I love the freedom of expression, the determination to master new tricks and the feeling when you reach them. Mostly the joy when you achieve something you never thought your body was capable of especially when your body can struggle so much on a day to day basis.
What do you love most about teaching your art to others?
I love the confidence and passion I help to install in women. Especially when you see the difficulties everyone faces in life and you allow them the time to be free of their worries.
Do you often have to cancel your classes due to your illness and if so are your students understanding and supportive?
I can cancel on a regular basis but I have plans in place with apprentices and fellow instructors to cover. These are things I'm addressing as my business has grown dramatically in the last year. I hope to have 2 fellow instructors able to cover very soon who I have been training up. I also want to have my business in a place that it will still run when I'm not here anymore. My biggest fear is all my hard work will be lost.
It's taken me along time to allow others in to do this as I started it from scratch, it's my love, my passion my baby. You have to trust a lot when allowing others to cover & teach or you. That's why having my own apprentice instructors is so important as they teach how I have taught them. They have there own styles and individuality which I wanted them to keep but maintaining my ethos.
Kirstie and her husband, Stuart, pictured right performing at Pole Theatre 2015.

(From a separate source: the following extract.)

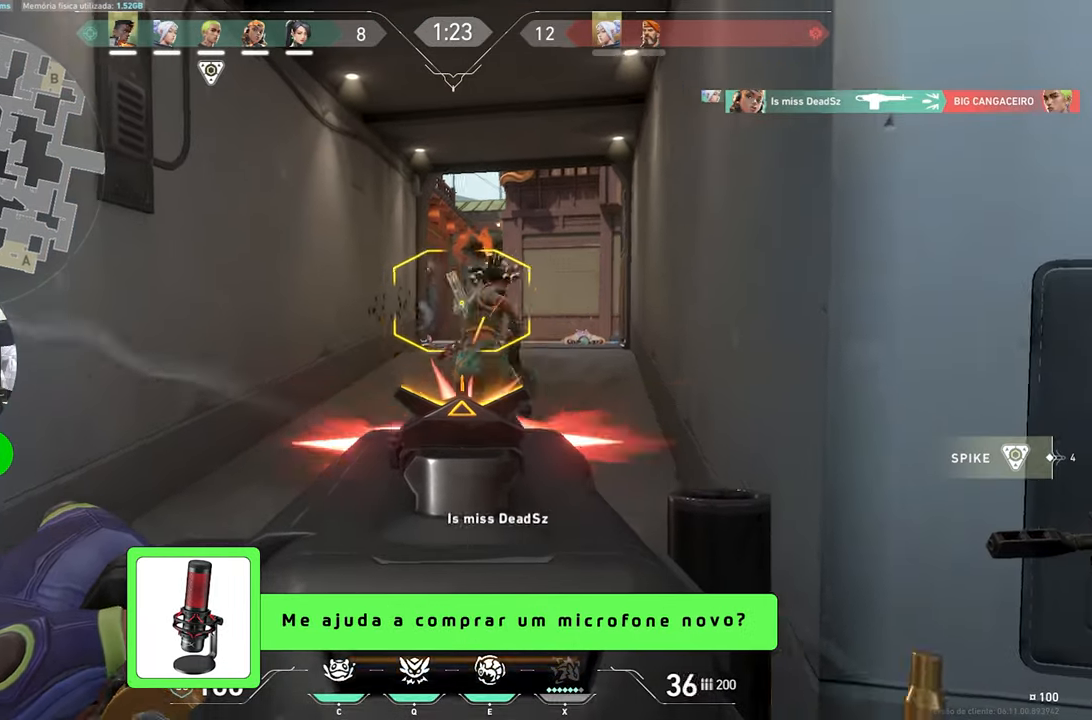
{"keys": ["d", "shift"], "mouse": ["left", "right"], "mouse_move": "left", "events": [[500, "d", "down"]]}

What is your favourite genre of pole?
I love to tell a story. I come from a performance art background having studied, singing, dancing and acting. When I got to taken the stage at pole theatre that was where I felt I could perform exactly how I wanted to. Also in a extremely emotive person and I love to create conflict in people's emotions on he stage. Make them think and feel things they didn't think they would.
Do you prefer static or spinning?
Spinning! I love a good spinning combo, in the last 2 years my love for spinning has grown but I feel maybe my static pole flow has suffered so I would like to try to concentrate on that a little. I feel balance is key in pole with anything, you can love one component of pole but trying not to neglect the other. Much like strong side weak side.
Do you use any grip aids when poling?
I do! I suffer with lots of skin problems due to all the medication I'm on and the radiation therapies. I'm pretty dry so I like Itac!
What are you pole dancing goals?
At the moment to compete again and hopefully win!
Is there a specific pole move you want to nail?
I have been working on rainbow marchencho.
Who in the world of pole inspires you most?
Lots of people inspire me, Amy Williams, my coach, inspires me a lot. I'm a huge Felix Cane fan. I've been in the industry a long time and back in the day we would look at videos of Felix and simply wonder at how she moved and created these amazing shapes. I still do but she was at the forefront of the industry doing amazing new things. She paved the way for a lot of us. Now I can Eagle and that is something I never thought I would achieve.
Would you recommend pole dancing to other CF sufferers and if so do you have any advice for instructors about how to make classes more inclusive for those with illness?
Most definitely! To me it's communication! Talk to them never patronise or assume they can't because of there illness/disability. I hate when people presume to tell me what I can, can't, should and shouldn't do. Everyone with cystic fibrosis is different as with any illness, disability. I teach a lot of people with various illnesses and my main approach is to push them just as hard but make it known that they can tell me at any point of somethings not right for them. I approach all my students as individuals anyway and I think that provides a nourishing environment for people to grow as individuals, artists and athletes.